---- Given information

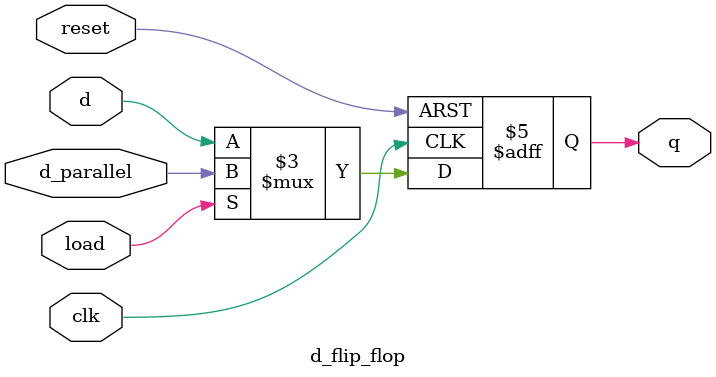
<source format=v>
module d_flip_flop (
    input wire clk,
    input wire reset,
    input wire load,
    input wire d,
    input wire d_parallel,
    output reg q
);
    always @(posedge clk or posedge reset) begin
        if (reset)
            q <= 1'b0; // Reset the output to 0
        else if (load)
            q <= d_parallel; // Load parallel data
        else
            q <= d; // Shift data
    end
endmodule

</source>
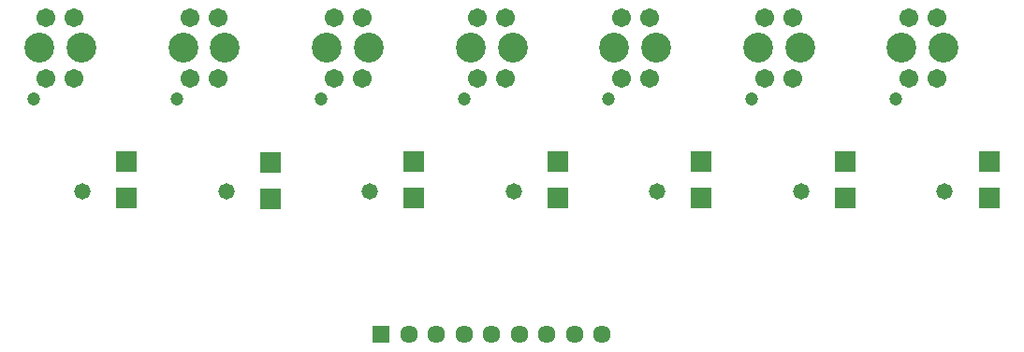
<source format=gbs>
G04*
G04 #@! TF.GenerationSoftware,Altium Limited,Altium Designer,24.1.2 (44)*
G04*
G04 Layer_Color=16711935*
%FSTAX44Y44*%
%MOMM*%
G71*
G04*
G04 #@! TF.SameCoordinates,3538205F-3925-4055-AE4A-FF41BFCD8782*
G04*
G04*
G04 #@! TF.FilePolarity,Negative*
G04*
G01*
G75*
%ADD15C,2.7032*%
%ADD16C,1.2032*%
%ADD17C,1.7032*%
%ADD18R,1.6112X1.6112*%
%ADD19C,1.6112*%
%ADD20C,1.4732*%
%ADD30R,1.9032X1.9032*%
D15*
X00569Y0033D02*
D03*
X00531D02*
D03*
X00309D02*
D03*
X00271D02*
D03*
X00959D02*
D03*
X00921D02*
D03*
X00699D02*
D03*
X00661D02*
D03*
X00829D02*
D03*
X00791D02*
D03*
X00439D02*
D03*
X00401D02*
D03*
X00141D02*
D03*
X00179D02*
D03*
D16*
X005255Y002835D02*
D03*
X002655D02*
D03*
X009155D02*
D03*
X006555D02*
D03*
X007855D02*
D03*
X003955D02*
D03*
X001355D02*
D03*
D17*
X005373Y003575D02*
D03*
X005627D02*
D03*
X005373Y003025D02*
D03*
X005627D02*
D03*
X002773Y003575D02*
D03*
X003027D02*
D03*
X002773Y003025D02*
D03*
X003027D02*
D03*
X009273Y003575D02*
D03*
X009527D02*
D03*
X009273Y003025D02*
D03*
X009527D02*
D03*
X006673Y003575D02*
D03*
X006927D02*
D03*
X006673Y003025D02*
D03*
X006927D02*
D03*
X007973Y003575D02*
D03*
X008227D02*
D03*
X007973Y003025D02*
D03*
X008227D02*
D03*
X004073Y003575D02*
D03*
X004327D02*
D03*
X004073Y003025D02*
D03*
X004327D02*
D03*
X001727D02*
D03*
X001473D02*
D03*
X001727Y003575D02*
D03*
X001473D02*
D03*
D18*
X0045Y0007D02*
D03*
D19*
X00475D02*
D03*
X005D02*
D03*
X00525D02*
D03*
X0055D02*
D03*
X00575D02*
D03*
X006D02*
D03*
X00625D02*
D03*
X0065D02*
D03*
D20*
X0044Y002D02*
D03*
X0031D02*
D03*
X0018D02*
D03*
X0083D02*
D03*
X0096D02*
D03*
X007D02*
D03*
X0057D02*
D03*
D30*
X00999966Y00226956D02*
D03*
Y00193956D02*
D03*
X00869966Y00226956D02*
D03*
Y00193956D02*
D03*
X0035Y002265D02*
D03*
Y001935D02*
D03*
X00739966Y00226956D02*
D03*
Y00193956D02*
D03*
X00609966Y00226956D02*
D03*
Y00193956D02*
D03*
X00479966Y00226956D02*
D03*
Y00193956D02*
D03*
X00219966Y00226956D02*
D03*
Y00193956D02*
D03*
M02*

</source>
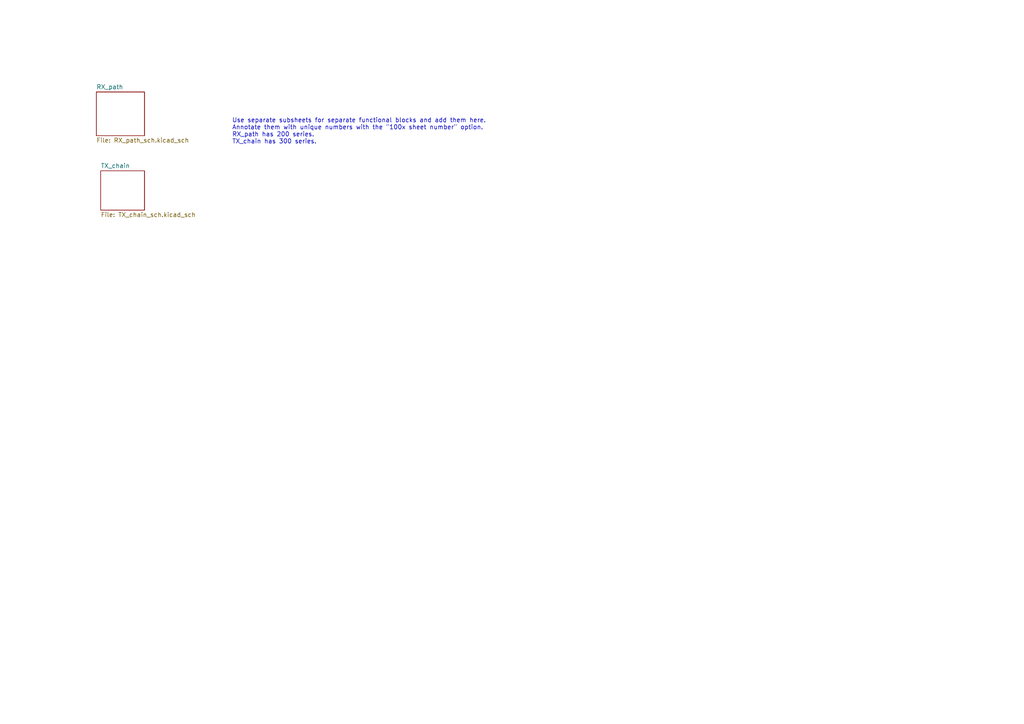
<source format=kicad_sch>
(kicad_sch (version 20230121) (generator eeschema)

  (uuid abeb0e11-6961-4a93-ba06-0741c65258e1)

  (paper "A4")

  


  (text "Use separate subsheets for separate functional blocks and add them here.\nAnnotate them with unique numbers with the \"100x sheet number\" option.\nRX_path has 200 series.\nTX_chain has 300 series."
    (at 67.31 41.91 0)
    (effects (font (size 1.27 1.27)) (justify left bottom))
    (uuid a5a24ee2-cdd2-4978-bd0e-2e6c51e9089f)
  )

  (sheet (at 27.94 26.67) (size 13.97 12.7) (fields_autoplaced)
    (stroke (width 0.1524) (type solid))
    (fill (color 0 0 0 0.0000))
    (uuid 035d50c6-8580-42bb-bbf4-1189927ac1a1)
    (property "Sheetname" "RX_path" (at 27.94 25.9584 0)
      (effects (font (size 1.27 1.27)) (justify left bottom))
    )
    (property "Sheetfile" "RX_path_sch.kicad_sch" (at 27.94 39.9546 0)
      (effects (font (size 1.27 1.27)) (justify left top))
    )
    (instances
      (project "UVK5_reversing"
        (path "/abeb0e11-6961-4a93-ba06-0741c65258e1" (page "2"))
      )
    )
  )

  (sheet (at 29.21 49.53) (size 12.7 11.43) (fields_autoplaced)
    (stroke (width 0.1524) (type solid))
    (fill (color 0 0 0 0.0000))
    (uuid 9f7d2095-7330-4f16-beb2-a69e5c458566)
    (property "Sheetname" "TX_chain" (at 29.21 48.8184 0)
      (effects (font (size 1.27 1.27)) (justify left bottom))
    )
    (property "Sheetfile" "TX_chain_sch.kicad_sch" (at 29.21 61.5446 0)
      (effects (font (size 1.27 1.27)) (justify left top))
    )
    (instances
      (project "UVK5_reversing"
        (path "/abeb0e11-6961-4a93-ba06-0741c65258e1" (page "3"))
      )
    )
  )

  (sheet_instances
    (path "/" (page "1"))
  )
)

</source>
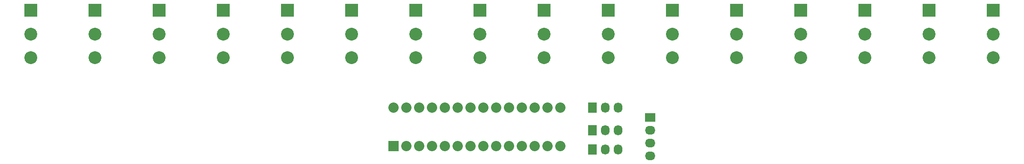
<source format=gbr>
G04 #@! TF.FileFunction,Soldermask,Top*
%FSLAX46Y46*%
G04 Gerber Fmt 4.6, Leading zero omitted, Abs format (unit mm)*
G04 Created by KiCad (PCBNEW 4.0.2-stable) date 12/08/2016 19:46:14*
%MOMM*%
G01*
G04 APERTURE LIST*
%ADD10C,0.100000*%
%ADD11R,1.727200X2.032000*%
%ADD12O,1.727200X2.032000*%
%ADD13R,2.032000X2.032000*%
%ADD14C,2.032000*%
%ADD15R,2.540000X2.540000*%
%ADD16C,2.540000*%
%ADD17R,2.032000X1.727200*%
%ADD18O,2.032000X1.727200*%
G04 APERTURE END LIST*
D10*
D11*
X187325000Y-43180000D03*
D12*
X189865000Y-43180000D03*
X192405000Y-43180000D03*
D13*
X147955000Y-46355000D03*
D14*
X150495000Y-46355000D03*
X153035000Y-46355000D03*
X155575000Y-46355000D03*
X158115000Y-46355000D03*
X160655000Y-46355000D03*
X163195000Y-46355000D03*
X165735000Y-46355000D03*
X168275000Y-46355000D03*
X170815000Y-46355000D03*
X173355000Y-46355000D03*
X175895000Y-46355000D03*
X178435000Y-46355000D03*
X180975000Y-46355000D03*
X180975000Y-38735000D03*
X178435000Y-38735000D03*
X175895000Y-38735000D03*
X173355000Y-38735000D03*
X170815000Y-38735000D03*
X168275000Y-38735000D03*
X165735000Y-38735000D03*
X163195000Y-38735000D03*
X160655000Y-38735000D03*
X158115000Y-38735000D03*
X155575000Y-38735000D03*
X153035000Y-38735000D03*
X150495000Y-38735000D03*
X147955000Y-38735000D03*
D15*
X266700000Y-19431000D03*
D16*
X266700000Y-24130000D03*
X266700000Y-28829000D03*
D15*
X254000000Y-19431000D03*
D16*
X254000000Y-24130000D03*
X254000000Y-28829000D03*
D15*
X241300000Y-19431000D03*
D16*
X241300000Y-24130000D03*
X241300000Y-28829000D03*
D15*
X228600000Y-19431000D03*
D16*
X228600000Y-24130000D03*
X228600000Y-28829000D03*
D15*
X215900000Y-19431000D03*
D16*
X215900000Y-24130000D03*
X215900000Y-28829000D03*
D15*
X203200000Y-19431000D03*
D16*
X203200000Y-24130000D03*
X203200000Y-28829000D03*
D15*
X190500000Y-19431000D03*
D16*
X190500000Y-24130000D03*
X190500000Y-28829000D03*
D15*
X177800000Y-19431000D03*
D16*
X177800000Y-24130000D03*
X177800000Y-28829000D03*
D15*
X165100000Y-19431000D03*
D16*
X165100000Y-24130000D03*
X165100000Y-28829000D03*
D15*
X152400000Y-19431000D03*
D16*
X152400000Y-24130000D03*
X152400000Y-28829000D03*
D15*
X139700000Y-19431000D03*
D16*
X139700000Y-24130000D03*
X139700000Y-28829000D03*
D15*
X127000000Y-19431000D03*
D16*
X127000000Y-24130000D03*
X127000000Y-28829000D03*
D15*
X114300000Y-19431000D03*
D16*
X114300000Y-24130000D03*
X114300000Y-28829000D03*
D15*
X101600000Y-19431000D03*
D16*
X101600000Y-24130000D03*
X101600000Y-28829000D03*
D15*
X88900000Y-19431000D03*
D16*
X88900000Y-24130000D03*
X88900000Y-28829000D03*
D15*
X76200000Y-19431000D03*
D16*
X76200000Y-24130000D03*
X76200000Y-28829000D03*
D17*
X198755000Y-40640000D03*
D18*
X198755000Y-43180000D03*
X198755000Y-45720000D03*
X198755000Y-48260000D03*
D11*
X187325000Y-46990000D03*
D12*
X189865000Y-46990000D03*
X192405000Y-46990000D03*
D11*
X187325000Y-38735000D03*
D12*
X189865000Y-38735000D03*
X192405000Y-38735000D03*
M02*

</source>
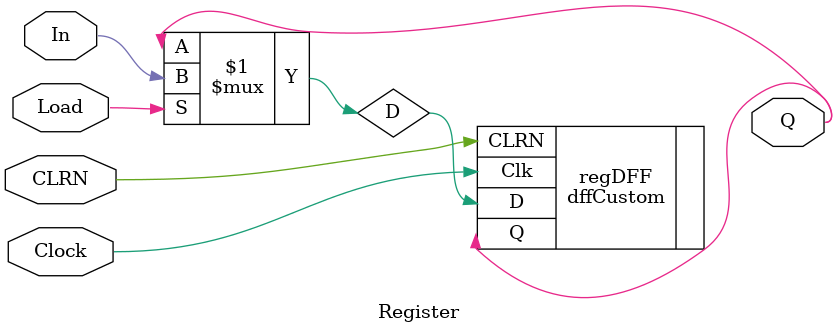
<source format=v>
`ifndef Register
	`define Register
`include "RegisterFile/dffCustom.v"
module Register(In, Load, Clock, CLRN, Q);
  input In;
  input Load;
  input Clock;
  input CLRN;
  output Q;
  
  
  assign D = Load ? In : Q;
  dffCustom regDFF (.D(D), .Clk(Clock), .CLRN(CLRN), .Q(Q));
  
endmodule

`endif

</source>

--------

### Your goal:
Copy each line from the entries above that has the word "property" in it.

### Answer section:
    (property "Sheetname" "RX_path" (at 27.94 25.9584 0)
    (property "Sheetfile" "RX_path_sch.kicad_sch" (at 27.94 39.9546 0)
    (property "Sheetname" "TX_chain" (at 29.21 48.8184 0)
    (property "Sheetfile" "TX_chain_sch.kicad_sch" (at 29.21 61.5446 0)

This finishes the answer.